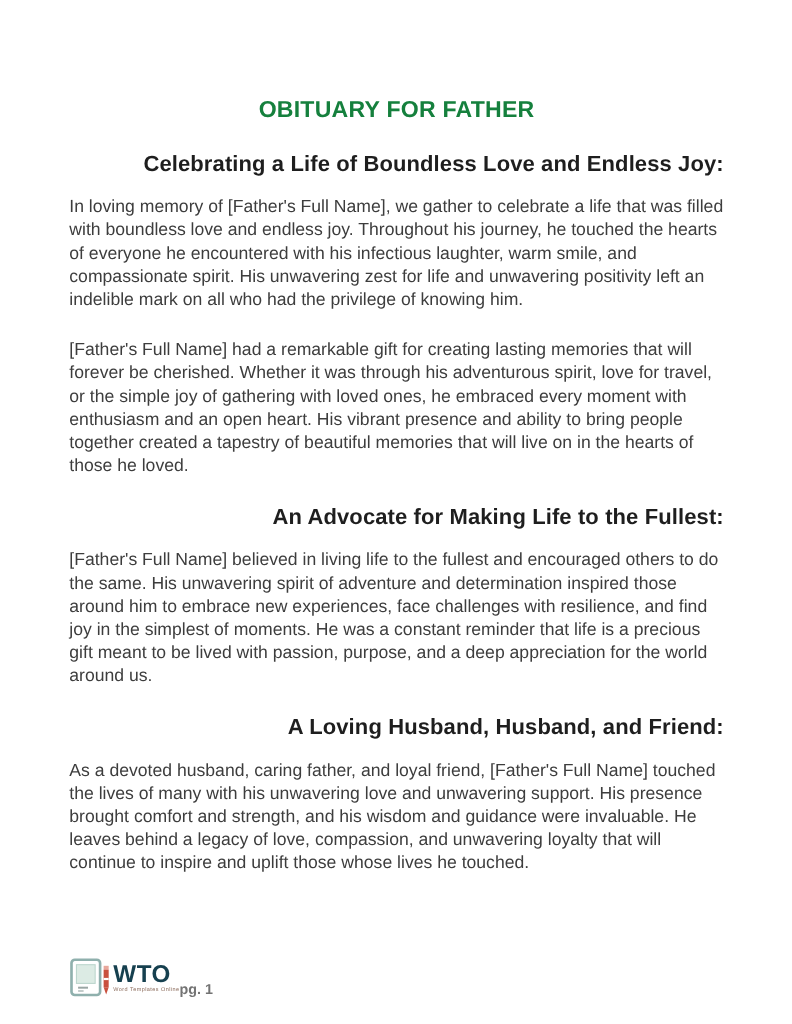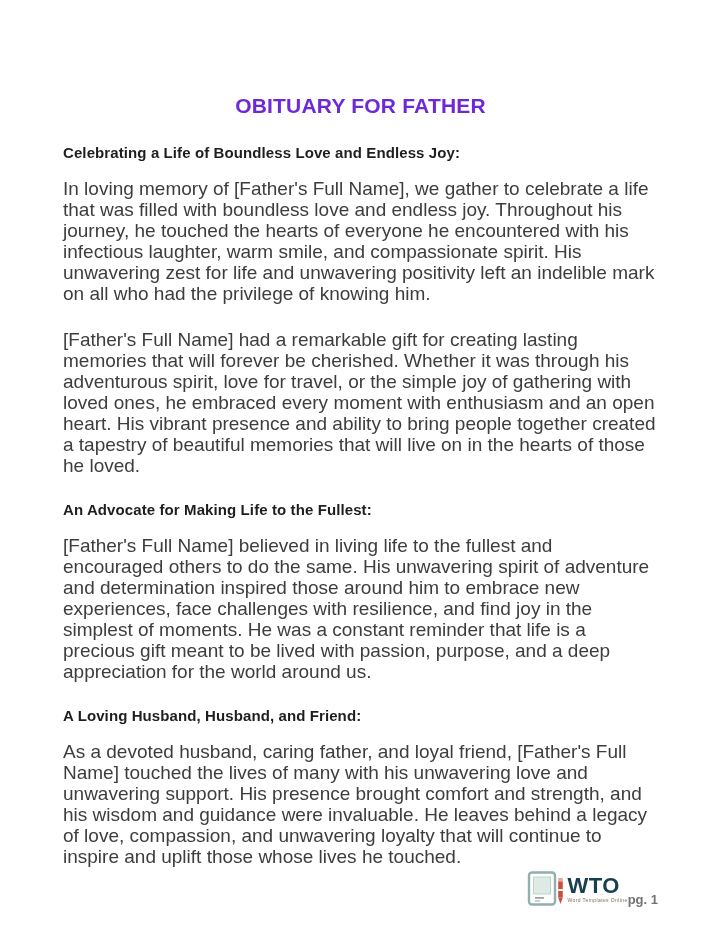--- a/index.html
+++ b/index.html
@@ -17,11 +17,11 @@
     padding: 82px 62px 0 63px;
   }
   .doc-title {
-    margin: 12px 0 26px 0;
+    margin: 6px 0 26px 0;
     text-align: center;
     font-size: 21px;
     font-weight: 700;
-    color: #6d28d9;
+    color: #15803d;
     letter-spacing: 0.2px;
   }
   .section-heading {

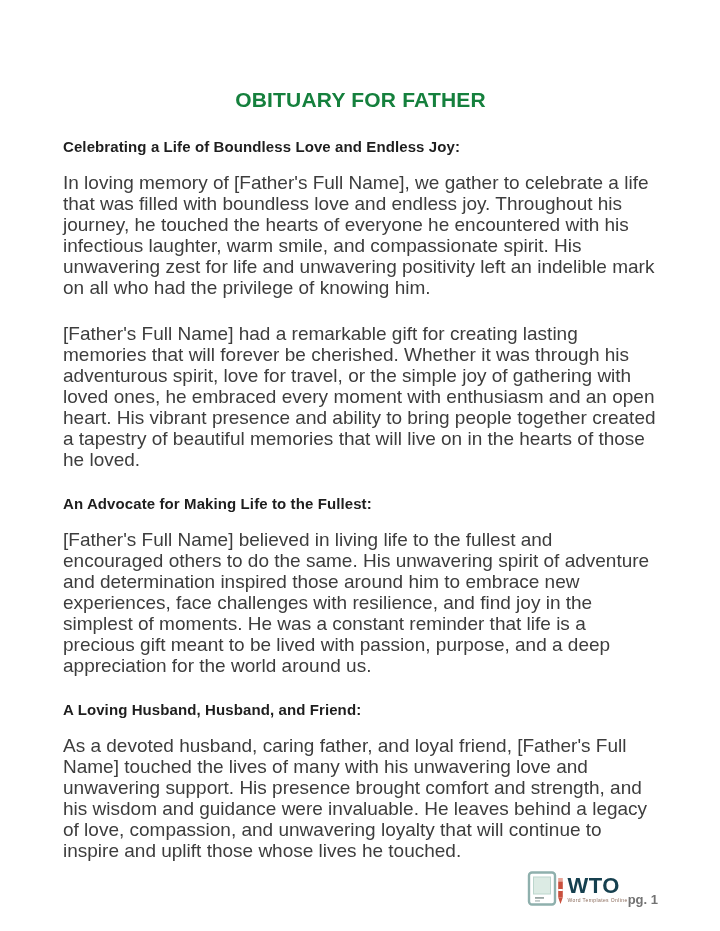--- a/index.html
+++ b/index.html
@@ -26,10 +26,11 @@
   }
   .section-heading {
     margin: 25px 0 17px 0;
-    font-size: 15px;
+    font-size: 20px;
     font-weight: 700;
     color: #1e1e1e;
     letter-spacing: 0.1px;
+    text-align: right;
   }
   .section-body {
     margin: 0 0 25px 0;

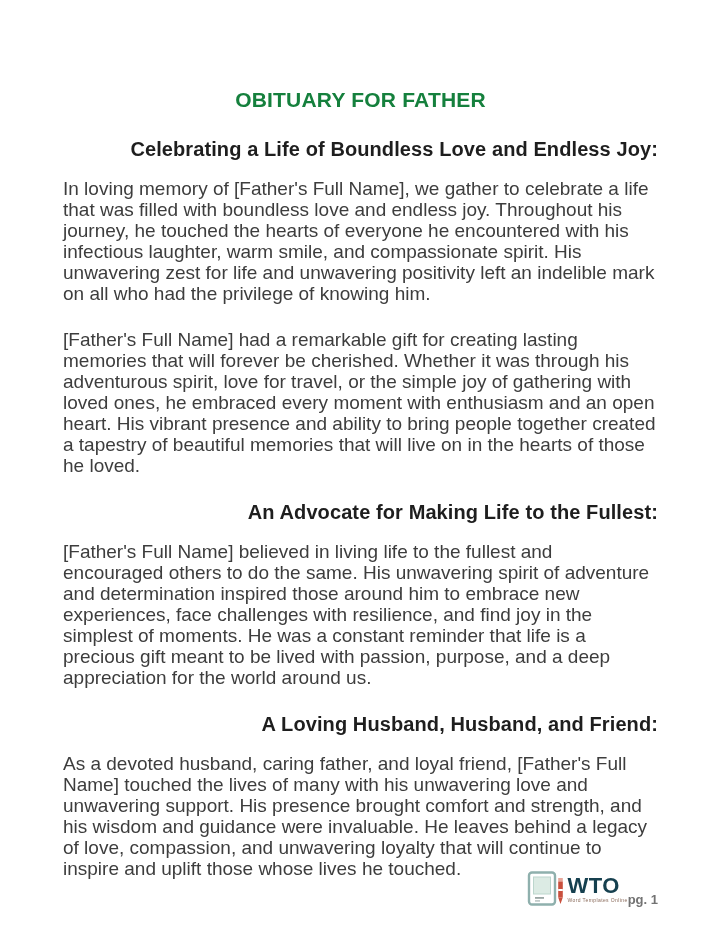--- a/index.html
+++ b/index.html
@@ -34,7 +34,7 @@
   }
   .section-body {
     margin: 0 0 25px 0;
-    font-size: 19px;
+    font-size: 16px;
     line-height: 21px;
     color: #3d3d3d;
     max-width: 597px;

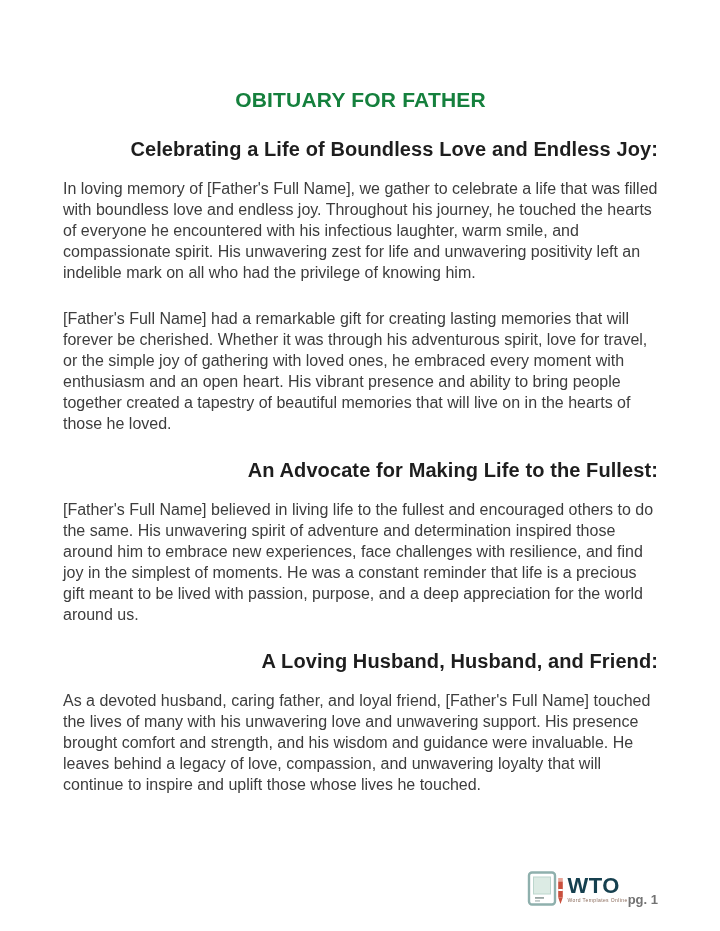--- a/index.html
+++ b/index.html
@@ -45,7 +45,7 @@
     right: 62px;
     bottom: 24px;
     display: flex;
-    justify-content: flex-end;
+    justify-content: flex-start;
     align-items: flex-end;
   }
   .logo {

* _WORK INSTRUCTIONS_: Would you print all of the entries exactly, omitting any image?

* _ANSWER TO THIS TASK_:
--- a/index.html
+++ b/index.html
@@ -17,11 +17,11 @@
     padding: 82px 62px 0 63px;
   }
   .doc-title {
-    margin: 12px 0 26px 0;
+    margin: 6px 0 26px 0;
     text-align: center;
     font-size: 21px;
     font-weight: 700;
-    color: #6d28d9;
+    color: #15803d;
     letter-spacing: 0.2px;
   }
   .section-heading {

--- a/index.html
+++ b/index.html
@@ -26,10 +26,11 @@
   }
   .section-heading {
     margin: 25px 0 17px 0;
-    font-size: 15px;
+    font-size: 20px;
     font-weight: 700;
     color: #1e1e1e;
     letter-spacing: 0.1px;
+    text-align: right;
   }
   .section-body {
     margin: 0 0 25px 0;

--- a/index.html
+++ b/index.html
@@ -34,7 +34,7 @@
   }
   .section-body {
     margin: 0 0 25px 0;
-    font-size: 19px;
+    font-size: 16px;
     line-height: 21px;
     color: #3d3d3d;
     max-width: 597px;

--- a/index.html
+++ b/index.html
@@ -45,7 +45,7 @@
     right: 62px;
     bottom: 24px;
     display: flex;
-    justify-content: flex-end;
+    justify-content: flex-start;
     align-items: flex-end;
   }
   .logo {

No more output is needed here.